Entono el mea culpa sin demasiados excentricismos, pues el asunto debería repelar la primera persona para adentrarse más en el fenómeno que, en esta ocasión, constituye el progreso de un jugador de fútbol. Pero si las redes no mienten, mi caso expone los mismos argumentos de una masa amplísima de gente. Creí a Vinicius un jugador condenado al fracaso. Hosco, torpe, demasiado grandilocuente para tan poca eficacia, no tendría opciones de prosperar en un deporte tan complejo. Así lo vi y hoy el tiempo me quita la razón.
Tampoco está dicha toda la verdad. Vinicius Jr., que hoy goza de la confianza absoluta de Carlo Ancelotti, quizás solo necesitaba eso para navegar como pez en las aguas siempre convulsas del Real Madrid. Y, en este inicio de Liga, ha sacado su faceta más potente. Al indiscutible poder de desbordar e irrumpir en las retaguardias rivales cual terremoto imparable, ha añadido el acierto de cara al arco. Justo lo que le faltaba.

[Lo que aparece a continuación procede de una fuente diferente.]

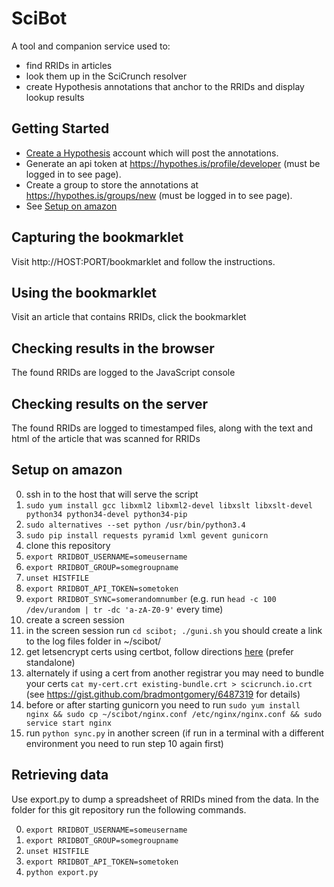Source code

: # SciBot

A tool and companion service used to:

* find RRIDs in articles 
* look them up in the SciCrunch resolver
* create Hypothesis annotations that anchor to the RRIDs and display lookup results

## Getting Started

* [Create a Hypothesis](https://web.hypothes.is/start/) account which will post the annotations.
* Generate an api token at https://hypothes.is/profile/developer (must be logged in to see page).
* Create a group to store the annotations at https://hypothes.is/groups/new (must be logged in to see page).
* See [Setup on amazon](#setup-on-amazon)

## Capturing the bookmarklet

Visit http://HOST:PORT/bookmarklet and follow the instructions.

## Using the bookmarklet

Visit an article that contains RRIDs, click the bookmarklet

## Checking results in the browser

The found RRIDs are logged to the JavaScript console

## Checking results on the server

The found RRIDs are logged to timestamped files, along with the text and html of the article that was scanned for RRIDs

## Setup on amazon

0. ssh in to the host that will serve the script
1. `sudo yum install gcc libxml2 libxml2-devel libxslt libxslt-devel python34 python34-devel python34-pip`
2. `sudo alternatives --set python /usr/bin/python3.4`
3. `sudo pip install requests pyramid lxml gevent gunicorn`
4. clone this repository
6. `export RRIDBOT_USERNAME=someusername`
7. `export RRIDBOT_GROUP=somegroupname`
8. `unset HISTFILE`
9. `export RRIDBOT_API_TOKEN=sometoken`
10. `export RRIDBOT_SYNC=somerandomnumber` (e.g. run `head -c 100 /dev/urandom | tr -dc 'a-zA-Z0-9'` every time)
11. create a screen session
12. in the screen session run `cd scibot; ./guni.sh` you should create a link to the log files folder in ~/scibot/
13. get letsencrypt certs using certbot, follow directions [here](https://certbot.eff.org/docs/using.html) (prefer standalone)
14. alternately if using a cert from another registrar you may need to bundle your certs `cat my-cert.crt existing-bundle.crt > scicrunch.io.crt` (see https://gist.github.com/bradmontgomery/6487319 for details)
15. before or after starting gunicorn you need to run `sudo yum install nginx && sudo cp ~/scibot/nginx.conf /etc/nginx/nginx.conf && sudo service start nginx`
16. run `python sync.py` in another screen (if run in a terminal with a different environment you need to run step 10 again first)

## Retrieving data

Use export.py to dump a spreadsheet of RRIDs mined from the data.
In the folder for this git repository run the following commands.

0. `export RRIDBOT_USERNAME=someusername`
1. `export RRIDBOT_GROUP=somegroupname`
2. `unset HISTFILE`
3. `export RRIDBOT_API_TOKEN=sometoken`
4. `python export.py`

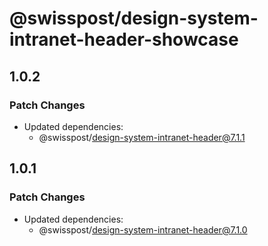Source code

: # @swisspost/design-system-intranet-header-showcase

## 1.0.2

### Patch Changes

- Updated dependencies:
  - @swisspost/design-system-intranet-header@7.1.1

## 1.0.1

### Patch Changes

- Updated dependencies:
  - @swisspost/design-system-intranet-header@7.1.0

Muchos achacan ya la incipiente mejoría a la obra y gracia del señor, mas en el fútbol, demostrado está que ni siquiera el todopoderoso puede enderezar casos perdidos. No es milagro, ni tampoco casualidad. Esas excusas superfluas validan el cartel de muchos hinchas como fanáticos abocados a criterios uniformes, condicionados por el color de sus bufandas. La clave es el trabajo y la práctica. El deporte va de automatismos y solo el sudor corona a los atletas.
Cuando Vinicius, el joven brasileño, aterrizó en Barajas para firmar junto a Florentino Pérez su vínculo al Madrid, todos los diarios le auguraron éxito. Y al tercer regate vistoso le ciñeron el Balón de Oro. Flaco favor de una prensa que le ha encumbrado una y otra vez y en ocasiones le machaca sin razón. Vivir en el ojo de todo el conglomerado mediático, simplemente por vender, constituye ya la primera tonelada de presión instaurada en las espaldas de Vinicius.
Y aunque, repito, siempre le vi un lastre más que un puntal en la ofensiva merengue. Incluso consciente de que un tipo que sabe cien veces más que yo de fútbol (Santiago Solari) vio algo en él, nunca dejé de reconocerle su irreverencia. Fallaba mil veces y volvía a intentarlo, con todo el descaro del mundo, da igual si la muralla de enfrente llevara en su espalda el nombre de Piqué o de Oscar Duarte.

Fallé en el vaticinio de crucificar a un jugador imberbe simplemente porque no le salían las cosas. A saber dónde habrá escondido Picasso sus primeros cuadros, o cuan lejanas a su típica elegancia pudieron ser las crónicas de Juan Villoro en los inicios, años antes de asegurar que Dios era redondo y rendirle pleitesía en sus textos cada fin de semana. Solo los eruditos triunfan como novatos. Y no todos.
Pero en auténtico lenguaje futbolero, para alcanzar la gloria hay que meter la pelotita entre los dos palos y el travesaño superior. No valen las florituras, ni las ganas. Los caños y las infructuosas imitaciones maradonianas siempre garantizan espectáculo, también quedan solo en eso: espectáculo. Poco más. A nadie le dieron un Balón de Oro por las mejoras gambetas, por mucho que titulares osaran provocar semejante expectativa.

Por suerte, La Liga del 2021 nos ha traído este nuevo regalo, extrapolado a la cancha en forma de jugadas que coronan su belleza al rebasar la línea de gol. Y aunque perfectamente puede ser un espejismo, admito el error de juzgar sin reparos a un tipo trabajador.
Si sigues así, Vinicius, no podré plantarme otra vez con decencia en un debate sobre fútbol.